For the CSR agency Croissance Bleue, a commitment to social and environmental responsibility is a strength for any company, enabling it to activate and enhance the levers of sustainable growth. Interview with founder and director Caroline Véran on CSR that combines ethics and profitability.
What is your vision of CSR?
I’m convinced that the challenges of growth are first and foremost social and environmental. My vision of CSR is therefore neither idealistic nor moralistic, but one that combines ethics and profitability. I created Croissance Bleue to support companies wishing to integrate CSR issues and turn them into levers of performance and growth.
CSR also means tools for better risk management, a stronger employer brand, increased competitiveness and, above all, innovation and market success. In my view, CSR is not a side issue to the development and life of a company. It is a highly strategic interest that must be taken on board by managers themselves.
How do you support companies?
We work closely with management teams, CODIRs and COMEXs to understand their company’s project, and to structure and enhance existing CSR initiatives. We analyze their economic data and industry issues, in order to draw up CSR recommendations that are in line with the organization’s reality, its stakeholders and its market opportunities.
We then support the operational deployment of their CSR policy by setting up cross-functional governance and a grid of actions linked to the business plan. These will enable them to integrate more effectively the challenges of decarbonization, responsible purchasing, territorial anchoring, etc.
We also support organizations in their communications, an area too often neglected by managers. Many see it, wrongly, as an information tool to share what has been decided or done. But communication is a strategic tool to be used upstream as a lever for interaction and progress. The battle of societal transformation is won by developing living ecosystems. This can be done with customers, suppliers, the local entrepreneurial fabric, investors and public authorities.
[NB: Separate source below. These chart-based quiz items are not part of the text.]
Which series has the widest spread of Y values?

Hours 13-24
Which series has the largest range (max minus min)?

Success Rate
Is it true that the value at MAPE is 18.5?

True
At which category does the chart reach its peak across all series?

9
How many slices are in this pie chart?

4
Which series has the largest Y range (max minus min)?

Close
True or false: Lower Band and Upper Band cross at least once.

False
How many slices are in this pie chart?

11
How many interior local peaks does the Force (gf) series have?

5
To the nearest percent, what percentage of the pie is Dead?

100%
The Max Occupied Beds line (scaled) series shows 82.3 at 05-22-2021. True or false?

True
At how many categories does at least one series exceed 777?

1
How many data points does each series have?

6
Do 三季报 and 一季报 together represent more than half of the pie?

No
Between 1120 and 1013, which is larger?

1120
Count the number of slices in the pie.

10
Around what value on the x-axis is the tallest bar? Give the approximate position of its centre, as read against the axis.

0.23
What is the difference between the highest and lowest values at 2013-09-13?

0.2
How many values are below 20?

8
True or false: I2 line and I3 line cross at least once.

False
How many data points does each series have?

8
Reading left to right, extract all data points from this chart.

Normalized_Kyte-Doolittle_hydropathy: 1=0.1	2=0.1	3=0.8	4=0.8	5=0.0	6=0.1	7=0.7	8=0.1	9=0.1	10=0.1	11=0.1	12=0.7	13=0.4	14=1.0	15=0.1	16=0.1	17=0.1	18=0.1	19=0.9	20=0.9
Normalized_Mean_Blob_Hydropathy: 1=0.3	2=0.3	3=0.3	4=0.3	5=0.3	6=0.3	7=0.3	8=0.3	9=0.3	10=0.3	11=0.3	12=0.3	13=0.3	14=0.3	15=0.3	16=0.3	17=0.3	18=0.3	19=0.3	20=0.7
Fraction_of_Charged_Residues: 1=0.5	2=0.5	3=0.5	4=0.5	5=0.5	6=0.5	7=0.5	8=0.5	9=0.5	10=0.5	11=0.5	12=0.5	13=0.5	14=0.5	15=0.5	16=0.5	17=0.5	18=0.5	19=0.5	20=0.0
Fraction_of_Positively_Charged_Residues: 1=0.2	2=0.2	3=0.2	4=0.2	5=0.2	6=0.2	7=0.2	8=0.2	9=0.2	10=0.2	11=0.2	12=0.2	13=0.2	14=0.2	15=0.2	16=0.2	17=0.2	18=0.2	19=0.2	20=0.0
Communication is a strategic tool to be used upstream as a lever for interaction and progress.
Who do you work with?
Our customers include groups operating in a wide range of sectors, such as Véolia Eau, Up, Data4, Rousselet and Carter-cash. We also work on infrastructure and regional projects, such as StatioNord’s project to reinvent the Gare du Nord. And we support SMEs that want to seize the opportunity offered by CSR to boost their performance.
We have launched the Atout RSE© pilot program to support them in this direction, in partnership with Bpifrance, the CPME, the MEDEF and professional federations.
What are the conditions for a successful CSR approach?
There is a real challenge in translating this into the customer journey, so that it quickly permeates the company’s value chain, and bears fruit in terms of loyalty, brand image and growth. It is therefore essential that 100% of the company’s employees take ownership of CSR issues. Sales staff, for example, won’t be able to sell products and services properly if they haven’t grasped the economic benefits of the approach.
The issue of 100% employee ownership of the company’s CSR challenges is therefore essential.
Why did you name your agency “Croissance Bleue”?
This philosophy is a reaction to red growth, which refers to low-cost industries. They destroy resources and organize precarious work. The term “green growth” was then used to designate business models that first integrated environmental regulations. But this kind of growth allowed limited production that was not accessible to the majority of consumers.
The logic of Croissance Bleue is far more transformative, centered on the circular economy and the sharing economy. It invites every company to develop an activity that regenerates resources and uses.
The logic of Croissance Bleue is far more transformative.